▸ **Brief 1**
Turn the paragraph beginning "The CSC interprets, amends and adopts rules" in the article on the New Jersey Civil Service Commission into a short bulleted list that keeps its main facts.
▸ **Brief 2**
Write the next part of the article on the New Jersey Civil Service Commission, picking up right after its final sentence.

▸ **Text**
^^^^

State of New Jersey Civil Service Commission

Agency overview
- Formed: 1908 2008 (reestablished)
- Preceding agency: New Jersey Department of Personnel;
- Jurisdiction: New Jersey
- Headquarters: Trenton, New Jersey
- Agency executive: Mary Cruz (acting), Chair/CEO;
- Parent agency: Department of Labor and Workforce Development
- Website: nj.gov/csc

= New Jersey Civil Service Commission =

State agency of New Jersey, United States

The New Jersey Civil Service Commission (CSC) is an independent body within the New Jersey state government under the auspices of the Department of Labor and Workforce Development. It existed from 1908 to 1986, and was reestablished in 2008.

The CSC interprets, amends and adopts rules regarding civil service employment in New Jersey. It hears and rules on appeals filed by state, county and municipal employees, employment candidates, and appointing authorities. It acts as an unbiased forum for appeals to be heard and fair, impartial decisions to be rendered, and is responsible for enforcing such decisions.

The CSC is composed of a five-member, bipartisan, public body with a full-time chairperson and four part-time members, each appointed to a four-year term by the Governor of New Jersey with the consent of the New Jersey Senate.

The position of Chair/Chief Executive Officer is a cabinet-level position.

== History ==

Established in 1908, the Civil Service Commission's founding is rooted in the early 20th century Progressive movement, which had a goal of fighting corruption and inefficiency in government. Requiring that the commission make all appointment decisions "according to merit and fitness" was part of an effort to subvert a spoils system, and to have a civil service that had greater skill and specialization in addressing the state's work.

The original 1908 law establishing the commission was amended numerous times before a 1930 law collected the previous laws and amendments, overhauling regulation of the civil service. With the adoption of the 1947 state constitution, "the new Department of Civil Service was established as one of the principal executive departments, with the Civil Service Commission continuing as a prime entity."

^^^^

(Dataset rows)
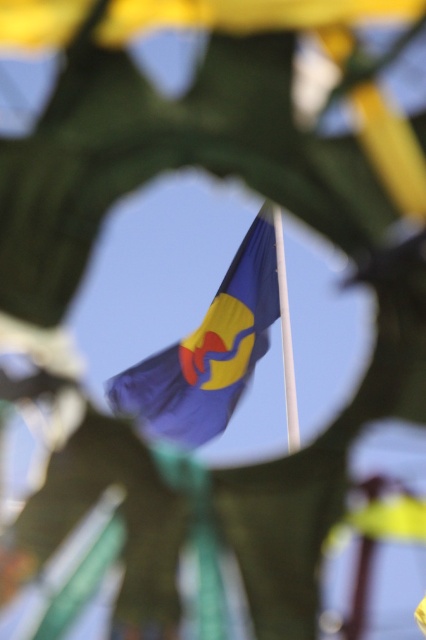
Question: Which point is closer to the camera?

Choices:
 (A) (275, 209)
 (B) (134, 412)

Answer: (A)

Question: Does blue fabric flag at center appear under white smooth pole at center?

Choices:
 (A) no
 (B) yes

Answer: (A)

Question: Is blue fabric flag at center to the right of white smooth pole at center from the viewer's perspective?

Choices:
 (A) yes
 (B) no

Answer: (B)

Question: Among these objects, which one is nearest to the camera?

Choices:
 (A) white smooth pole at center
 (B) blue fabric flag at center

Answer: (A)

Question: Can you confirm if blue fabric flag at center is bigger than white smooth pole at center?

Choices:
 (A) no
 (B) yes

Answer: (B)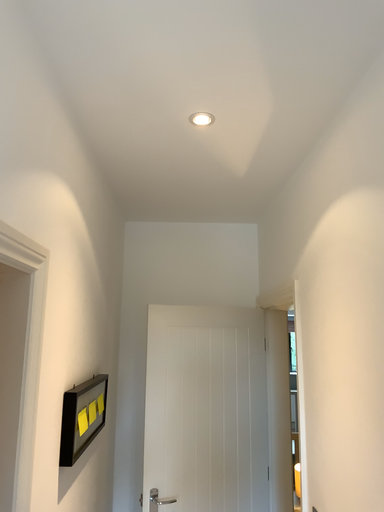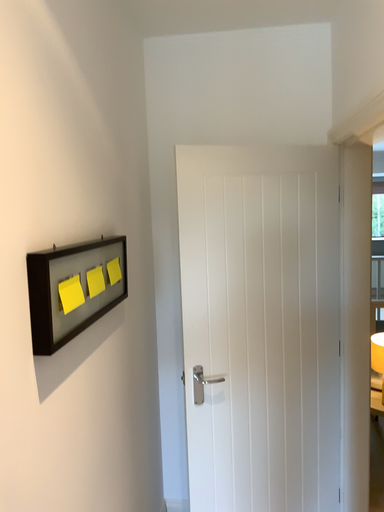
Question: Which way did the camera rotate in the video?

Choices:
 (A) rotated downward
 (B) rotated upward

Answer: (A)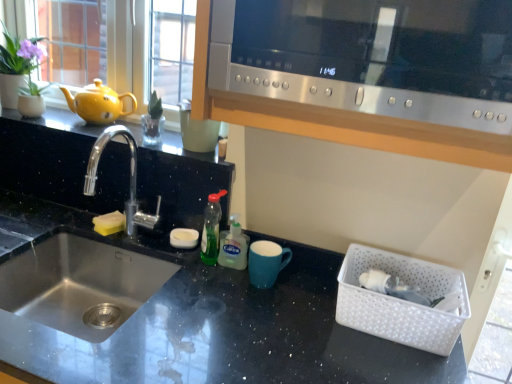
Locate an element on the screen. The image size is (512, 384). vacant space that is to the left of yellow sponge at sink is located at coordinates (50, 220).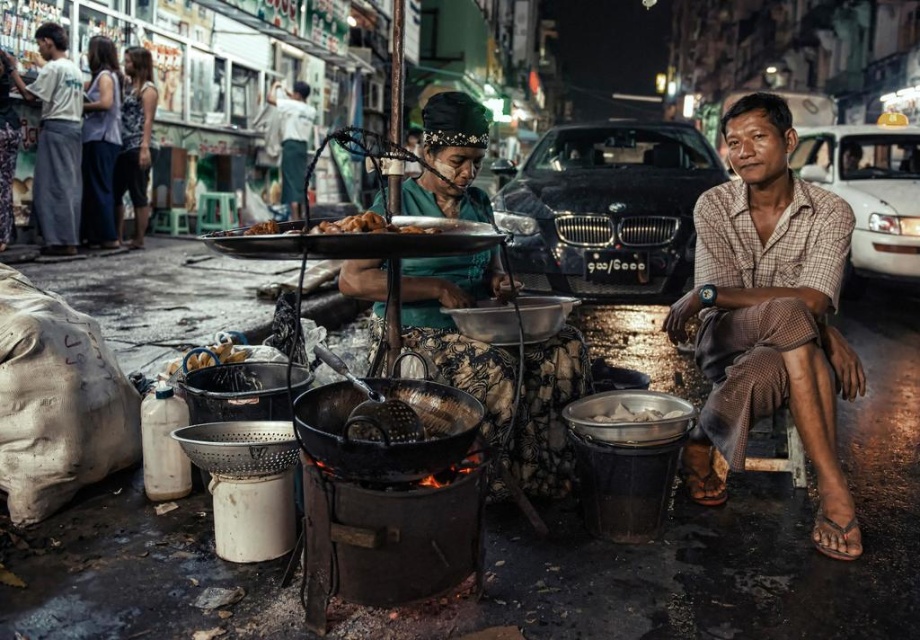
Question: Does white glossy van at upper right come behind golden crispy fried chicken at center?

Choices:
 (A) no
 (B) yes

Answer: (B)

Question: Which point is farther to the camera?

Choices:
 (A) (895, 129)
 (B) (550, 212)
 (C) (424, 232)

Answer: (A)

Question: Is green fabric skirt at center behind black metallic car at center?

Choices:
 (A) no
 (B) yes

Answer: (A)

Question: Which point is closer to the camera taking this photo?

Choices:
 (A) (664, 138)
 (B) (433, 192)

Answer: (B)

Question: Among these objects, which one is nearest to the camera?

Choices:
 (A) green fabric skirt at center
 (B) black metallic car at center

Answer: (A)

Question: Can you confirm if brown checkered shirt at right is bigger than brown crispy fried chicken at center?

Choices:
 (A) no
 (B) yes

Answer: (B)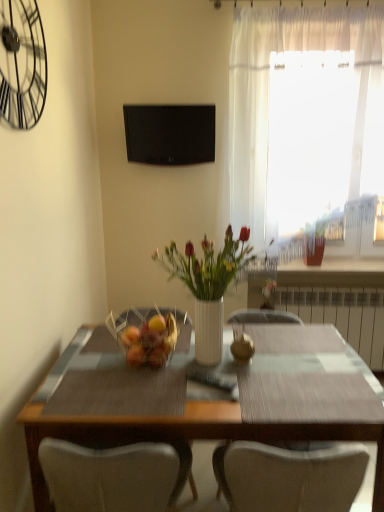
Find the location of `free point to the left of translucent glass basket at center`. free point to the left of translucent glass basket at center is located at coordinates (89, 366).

^^^^

▸ **Answer 1**
- Interprets, amends and adopts rules on civil service employment in New Jersey.
- Hears and decides appeals from state, county and municipal employees, job candidates, and appointing authorities.
- Serves as an unbiased forum where appeals are heard and fair, impartial decisions are made.
- Enforces those decisions.

▸ **Answer 2**
Efforts in the 1970s to study the civil service system and improve it resulted in the 1986 Civil Service Act. The 1986 act was a major revision to the state civil service system, which included replacing the Department of Civil Service, Civil Service Commission, and President of the Commission with the New Jersey Department of Personnel, a bipartisan Merit System Board, and a Commissioner of Personnel. A 2008 revision of the 1986 act abolished the Department of Personnel, replacing it with the Civil Service Commission, "which is in, but independent of any supervision or control by the Department of Labor and Workforce Development." The CSC assumed many of the roles of the Department of Personnel and Merit System Board.

===Christie administration===
During much of the Christie administration, the CSC operated with three members or was unable to conduct business due to a lack of quorum.

== Membership ==

===Former members===
Thelma Parkinson Sharp – Appointed as president by Governor Robert B. Meyner. 1959 to 1970.

Robert M. Czech – Appointed as Acting Chair/CEO by Governor Chris Christie. February 22, 2010 to February 2018.

Deirdré Webster Cobb, Esq. – Appointed as Acting Chair/CEO by Governor Phil Murphy. March/April 2018 to January 1, 2023

===Current members===
- Mary Cruz – Appointed as Acting Chair/CEO by Governor Mikie Sherill on February 25, 2026 .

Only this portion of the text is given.